Dr. Teresa Canepa is an independent researcher and lecturer in Chinese and Japanese art, and currently a council member of the Oriental Ceramic Society in London and co-editor of the OCS newsletter. She completed a Ph.D. in Art History at Leiden University, The Netherlands, and is the author of Silk, Porcelain and Lacquer: China and Japan and their trade with Western Europe and the New World, 1500-1644 (Paul Holberton Publishing, London, 2016); and Jingdezhen to the World: The Lurie Collection of Chinese Export Porcelain from the Late Ming Dynasty (Ad Ilissvm, London, 2019); and co-author with Katharine Butler of Leaping the Dragon Gate: The Sir Michael Butler Collection of Seventeenth-Century Chinese Porcelain (Ad Ilissvm, London, 2021). She has published a number of articles and lectured widely on these subjects.

[1] Maura Rinaldi discussed forty-five pieces with the egret mark in 1989, and Eva Ströber noted in 2013 that there are about sixty of them recorded, twenty of which are in the Netherlands. A few other egret mark pieces have appeared in the international art market since then. See Maura Rinaldi, Kraak Porcelain. A Moment in the History of Trade, London, 1989, pp. 195–208; and Eva Ströber, Ming Porcelain for a Globalised Trade, Stuttgart, 2013, p. 208.

[2] For a recent discussion on pieces with the egret mark, see Teresa Canepa, Jingdezhen to the World. The Lurie Collection of Chinese Export Porcelain of the Late Ming Dynasty, London, 2019, pp. 28, 76–91, nos. 15–20. A few rare egret mark saucer-dishes of small size combining underglaze cobalt blue and monochrome blue glaze decoration, two of them in the Sir Michael Butler Collection, are discussed in Teresa Canepa and Katharine Butler, Leaping the Dragon Gate. The Sir Michael Butler Collection of 17th-Century Chinese Porcelain, London, 2021, pp. 74–5, nos. III.1.20 and III.1.21.

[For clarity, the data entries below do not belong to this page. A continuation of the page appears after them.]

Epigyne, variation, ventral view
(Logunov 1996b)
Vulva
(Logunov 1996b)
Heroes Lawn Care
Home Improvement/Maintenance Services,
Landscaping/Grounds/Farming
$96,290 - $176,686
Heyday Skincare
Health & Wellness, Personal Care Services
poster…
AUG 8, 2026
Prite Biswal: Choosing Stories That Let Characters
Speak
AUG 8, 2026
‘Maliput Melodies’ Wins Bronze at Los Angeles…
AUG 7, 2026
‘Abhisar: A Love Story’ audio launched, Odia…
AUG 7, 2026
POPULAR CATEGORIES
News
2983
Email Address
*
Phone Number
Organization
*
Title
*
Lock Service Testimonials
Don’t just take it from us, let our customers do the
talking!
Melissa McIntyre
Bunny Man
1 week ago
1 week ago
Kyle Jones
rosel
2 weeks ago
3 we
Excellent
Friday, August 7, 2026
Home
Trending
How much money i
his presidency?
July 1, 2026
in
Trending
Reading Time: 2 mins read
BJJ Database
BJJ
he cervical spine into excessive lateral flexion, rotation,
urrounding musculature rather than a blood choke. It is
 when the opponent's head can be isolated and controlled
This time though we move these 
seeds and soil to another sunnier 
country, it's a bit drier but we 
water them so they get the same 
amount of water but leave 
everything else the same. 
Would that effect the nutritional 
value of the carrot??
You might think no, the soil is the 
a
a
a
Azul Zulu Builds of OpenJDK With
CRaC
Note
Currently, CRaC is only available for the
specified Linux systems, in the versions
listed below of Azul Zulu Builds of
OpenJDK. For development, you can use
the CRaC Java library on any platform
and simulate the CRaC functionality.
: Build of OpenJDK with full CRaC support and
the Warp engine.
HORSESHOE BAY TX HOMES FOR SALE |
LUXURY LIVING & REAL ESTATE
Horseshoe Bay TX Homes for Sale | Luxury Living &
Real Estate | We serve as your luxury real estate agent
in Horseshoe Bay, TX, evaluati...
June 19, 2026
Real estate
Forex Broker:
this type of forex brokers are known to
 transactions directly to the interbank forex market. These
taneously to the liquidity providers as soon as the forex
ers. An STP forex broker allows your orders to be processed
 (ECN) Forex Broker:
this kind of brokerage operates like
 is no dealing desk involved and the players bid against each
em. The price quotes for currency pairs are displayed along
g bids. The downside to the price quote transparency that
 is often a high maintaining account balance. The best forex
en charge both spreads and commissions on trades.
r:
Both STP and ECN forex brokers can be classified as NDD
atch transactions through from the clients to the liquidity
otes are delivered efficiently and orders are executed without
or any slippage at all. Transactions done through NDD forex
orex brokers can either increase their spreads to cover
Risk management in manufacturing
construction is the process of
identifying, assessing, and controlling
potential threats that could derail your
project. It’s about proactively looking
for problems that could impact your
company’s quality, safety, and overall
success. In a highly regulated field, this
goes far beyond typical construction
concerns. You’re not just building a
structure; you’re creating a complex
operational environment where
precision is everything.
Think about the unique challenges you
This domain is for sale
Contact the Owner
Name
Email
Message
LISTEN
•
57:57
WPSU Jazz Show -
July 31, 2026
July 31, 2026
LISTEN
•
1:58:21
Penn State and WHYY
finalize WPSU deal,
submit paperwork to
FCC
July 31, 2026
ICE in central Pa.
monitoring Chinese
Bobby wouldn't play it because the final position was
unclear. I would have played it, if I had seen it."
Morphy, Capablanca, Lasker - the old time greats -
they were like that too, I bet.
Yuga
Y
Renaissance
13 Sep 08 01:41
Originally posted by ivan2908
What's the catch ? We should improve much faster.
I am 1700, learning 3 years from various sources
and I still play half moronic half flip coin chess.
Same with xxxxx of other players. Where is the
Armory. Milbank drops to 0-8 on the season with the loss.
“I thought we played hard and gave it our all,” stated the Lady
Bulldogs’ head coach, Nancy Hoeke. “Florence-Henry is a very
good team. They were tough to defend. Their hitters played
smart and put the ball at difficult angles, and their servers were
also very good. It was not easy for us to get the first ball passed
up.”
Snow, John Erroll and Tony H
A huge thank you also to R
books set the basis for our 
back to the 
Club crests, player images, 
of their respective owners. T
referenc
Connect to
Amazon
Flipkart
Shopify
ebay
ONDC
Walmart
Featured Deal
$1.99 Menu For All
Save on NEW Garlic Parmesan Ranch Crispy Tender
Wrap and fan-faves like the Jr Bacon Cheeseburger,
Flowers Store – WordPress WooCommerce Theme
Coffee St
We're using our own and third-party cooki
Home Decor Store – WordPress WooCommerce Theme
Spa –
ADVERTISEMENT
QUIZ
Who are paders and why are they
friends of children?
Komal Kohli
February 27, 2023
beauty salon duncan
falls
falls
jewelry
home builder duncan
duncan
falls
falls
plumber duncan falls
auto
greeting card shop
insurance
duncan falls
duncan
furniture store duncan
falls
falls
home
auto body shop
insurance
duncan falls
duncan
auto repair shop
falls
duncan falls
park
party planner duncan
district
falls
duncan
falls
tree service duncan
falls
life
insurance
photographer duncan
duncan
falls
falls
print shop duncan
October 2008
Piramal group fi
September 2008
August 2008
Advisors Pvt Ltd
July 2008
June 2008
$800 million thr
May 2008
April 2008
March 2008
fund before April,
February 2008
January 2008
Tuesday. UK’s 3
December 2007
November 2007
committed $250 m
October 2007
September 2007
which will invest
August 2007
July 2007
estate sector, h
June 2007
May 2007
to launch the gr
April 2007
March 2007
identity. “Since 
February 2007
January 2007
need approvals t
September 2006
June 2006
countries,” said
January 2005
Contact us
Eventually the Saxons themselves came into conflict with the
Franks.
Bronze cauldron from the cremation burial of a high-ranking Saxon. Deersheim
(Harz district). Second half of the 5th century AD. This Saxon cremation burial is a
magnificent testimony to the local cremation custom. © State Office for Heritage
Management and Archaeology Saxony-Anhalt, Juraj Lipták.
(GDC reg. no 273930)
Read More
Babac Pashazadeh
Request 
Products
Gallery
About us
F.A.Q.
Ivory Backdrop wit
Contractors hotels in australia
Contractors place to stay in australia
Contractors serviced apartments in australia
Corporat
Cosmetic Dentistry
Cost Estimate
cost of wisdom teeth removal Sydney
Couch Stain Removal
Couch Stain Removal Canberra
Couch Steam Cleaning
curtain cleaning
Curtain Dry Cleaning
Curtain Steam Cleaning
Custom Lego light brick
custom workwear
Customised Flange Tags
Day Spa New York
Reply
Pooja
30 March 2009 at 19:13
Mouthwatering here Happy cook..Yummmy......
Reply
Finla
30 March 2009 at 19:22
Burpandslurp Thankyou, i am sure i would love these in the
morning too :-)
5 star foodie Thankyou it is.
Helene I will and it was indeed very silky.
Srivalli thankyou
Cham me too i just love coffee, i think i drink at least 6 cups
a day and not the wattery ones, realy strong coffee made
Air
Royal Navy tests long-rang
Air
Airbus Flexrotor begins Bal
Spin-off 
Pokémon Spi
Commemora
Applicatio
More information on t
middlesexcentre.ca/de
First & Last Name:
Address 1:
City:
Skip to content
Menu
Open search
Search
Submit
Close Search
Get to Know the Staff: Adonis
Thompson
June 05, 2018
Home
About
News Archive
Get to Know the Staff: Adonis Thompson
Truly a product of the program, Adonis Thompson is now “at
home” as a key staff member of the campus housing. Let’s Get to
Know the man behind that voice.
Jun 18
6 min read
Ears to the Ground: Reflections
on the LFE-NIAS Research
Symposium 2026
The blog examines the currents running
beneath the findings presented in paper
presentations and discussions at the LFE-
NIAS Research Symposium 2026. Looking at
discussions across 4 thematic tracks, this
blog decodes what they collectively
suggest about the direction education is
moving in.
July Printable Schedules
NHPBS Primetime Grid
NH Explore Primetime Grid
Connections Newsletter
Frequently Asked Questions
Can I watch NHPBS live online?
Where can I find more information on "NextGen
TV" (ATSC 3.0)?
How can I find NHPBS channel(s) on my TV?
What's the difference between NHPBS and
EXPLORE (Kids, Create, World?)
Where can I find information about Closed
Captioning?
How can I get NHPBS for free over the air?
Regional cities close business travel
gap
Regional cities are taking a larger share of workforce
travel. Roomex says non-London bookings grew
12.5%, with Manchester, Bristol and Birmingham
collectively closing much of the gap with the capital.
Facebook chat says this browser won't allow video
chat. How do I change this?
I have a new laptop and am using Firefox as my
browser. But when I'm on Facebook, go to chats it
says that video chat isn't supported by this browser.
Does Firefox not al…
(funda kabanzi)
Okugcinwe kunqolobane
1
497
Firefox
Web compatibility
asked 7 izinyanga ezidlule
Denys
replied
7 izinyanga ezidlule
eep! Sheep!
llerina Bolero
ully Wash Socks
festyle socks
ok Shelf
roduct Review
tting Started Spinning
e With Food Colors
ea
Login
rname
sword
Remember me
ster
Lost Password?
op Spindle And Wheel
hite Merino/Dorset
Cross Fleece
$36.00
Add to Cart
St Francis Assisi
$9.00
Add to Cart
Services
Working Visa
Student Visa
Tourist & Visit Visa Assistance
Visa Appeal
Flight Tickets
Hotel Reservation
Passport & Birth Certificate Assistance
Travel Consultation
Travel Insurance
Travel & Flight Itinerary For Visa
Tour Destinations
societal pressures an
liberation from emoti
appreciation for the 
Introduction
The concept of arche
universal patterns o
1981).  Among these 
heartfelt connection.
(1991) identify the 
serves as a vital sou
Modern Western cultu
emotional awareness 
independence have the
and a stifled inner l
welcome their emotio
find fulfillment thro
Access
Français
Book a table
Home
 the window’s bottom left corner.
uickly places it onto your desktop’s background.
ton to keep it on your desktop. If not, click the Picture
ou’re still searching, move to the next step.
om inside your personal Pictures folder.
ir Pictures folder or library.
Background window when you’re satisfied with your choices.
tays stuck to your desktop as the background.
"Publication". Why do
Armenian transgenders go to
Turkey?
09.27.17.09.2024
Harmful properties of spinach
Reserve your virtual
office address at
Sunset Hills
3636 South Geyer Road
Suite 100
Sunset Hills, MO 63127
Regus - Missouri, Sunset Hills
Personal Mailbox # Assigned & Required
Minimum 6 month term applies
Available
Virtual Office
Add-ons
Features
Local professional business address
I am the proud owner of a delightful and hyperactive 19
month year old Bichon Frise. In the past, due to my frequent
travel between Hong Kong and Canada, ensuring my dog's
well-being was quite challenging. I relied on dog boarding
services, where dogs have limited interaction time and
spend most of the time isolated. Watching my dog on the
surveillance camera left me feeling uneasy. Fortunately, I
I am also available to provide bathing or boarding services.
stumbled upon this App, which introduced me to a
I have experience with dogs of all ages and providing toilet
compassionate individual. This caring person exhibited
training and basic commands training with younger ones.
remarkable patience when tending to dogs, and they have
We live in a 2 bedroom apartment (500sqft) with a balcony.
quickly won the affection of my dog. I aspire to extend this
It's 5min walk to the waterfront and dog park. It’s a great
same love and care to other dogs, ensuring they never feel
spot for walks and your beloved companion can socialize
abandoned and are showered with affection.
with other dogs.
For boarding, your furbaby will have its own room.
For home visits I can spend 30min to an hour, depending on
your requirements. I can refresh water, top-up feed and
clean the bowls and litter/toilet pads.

[3] The three variants are discussed in Jean de Faramond, ‘The egret mark on blue and white Wan Li export porcelain (‘Kraak’ porcelain)’, Mededelingenblad Vrienden van de Nederlandse Ceramiek, vol. 89, no. 1, 1978, pp. 24–7; Rinaldi, 1989, pp. 195–96; and Canepa, 2019, p. 78.

[4] Offered as lot 18 in Asian Ceramics and Works of Arts, Christie’s Amsterdam, 10 May 2000, sale 2455.

[5] No dishes of this type were included among the forty-five pieces bearing the egret mark published by Maura Rinaldi in 1989.

[6] Two saucer-dishes, one in the Groninger Museum in Groningen and the other in the Topkapi Saray Museum in Istanbul, are published in Rinaldi, 1989, p. 206, pl. 266a and b. Another example was offered for sale as lot 623 at Rob Michiels Auctions in Bruges in May 2020.

[7] Published in Canepa, 2019, p. 94, figs. I.21a and b. High-quality kraak plates with related crane scenes with a white cavetto and a continuous naturalistic border which do not bear the egret mark, like an example in the Lurie Collection, may have also been fired at this kiln. See Ibid., pp. 92–5, no. 21.

[8] Christiaan Jörg, Oriental Porcelain in the Netherlands. Four museum collections, exhibition catalogue, Groninger Museum, Groningen, 2003, p. 22, no. 5.

[9] The front and reverse of the fragment are published in Canepa, 2019, p. 80, figs. I.15a and b.

[10] Published in Claire Déléry and Huei-Chung Tsao, eds, Chinese Porcelains of the Santos Palace, Paris, 2021, pp. 332–33.